Directions: Report each line of the data below in which "KiCad" appears.

Dataset items
....

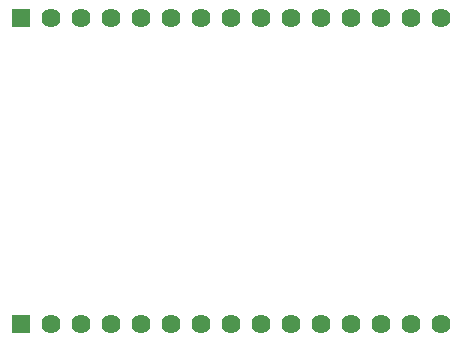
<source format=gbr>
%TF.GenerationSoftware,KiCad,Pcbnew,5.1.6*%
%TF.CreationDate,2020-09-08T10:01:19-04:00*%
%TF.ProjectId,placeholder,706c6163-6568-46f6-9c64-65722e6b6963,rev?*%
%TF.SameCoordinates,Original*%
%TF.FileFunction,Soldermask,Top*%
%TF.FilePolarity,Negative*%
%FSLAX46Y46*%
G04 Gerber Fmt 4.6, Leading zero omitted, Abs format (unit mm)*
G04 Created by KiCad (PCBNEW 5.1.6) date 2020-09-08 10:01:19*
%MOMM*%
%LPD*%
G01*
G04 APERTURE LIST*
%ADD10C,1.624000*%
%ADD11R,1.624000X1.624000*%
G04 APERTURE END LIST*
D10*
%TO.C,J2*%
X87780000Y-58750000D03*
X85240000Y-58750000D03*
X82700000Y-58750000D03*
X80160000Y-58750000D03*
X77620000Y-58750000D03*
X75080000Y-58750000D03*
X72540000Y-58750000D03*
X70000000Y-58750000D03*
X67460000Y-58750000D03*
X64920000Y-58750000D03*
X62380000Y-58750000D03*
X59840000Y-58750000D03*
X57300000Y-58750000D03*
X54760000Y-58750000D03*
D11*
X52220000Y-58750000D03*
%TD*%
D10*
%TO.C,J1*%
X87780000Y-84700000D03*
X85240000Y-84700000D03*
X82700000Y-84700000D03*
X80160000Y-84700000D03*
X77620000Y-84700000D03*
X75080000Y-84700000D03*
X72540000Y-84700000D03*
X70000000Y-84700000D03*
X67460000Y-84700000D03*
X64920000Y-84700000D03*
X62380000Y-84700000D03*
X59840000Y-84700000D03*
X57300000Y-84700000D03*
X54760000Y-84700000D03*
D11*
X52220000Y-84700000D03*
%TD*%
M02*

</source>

....

Result for this exercise:
%TF.GenerationSoftware,KiCad,Pcbnew,5.1.6*%
G04 Created by KiCad (PCBNEW 5.1.6) date 2020-09-08 10:01:19*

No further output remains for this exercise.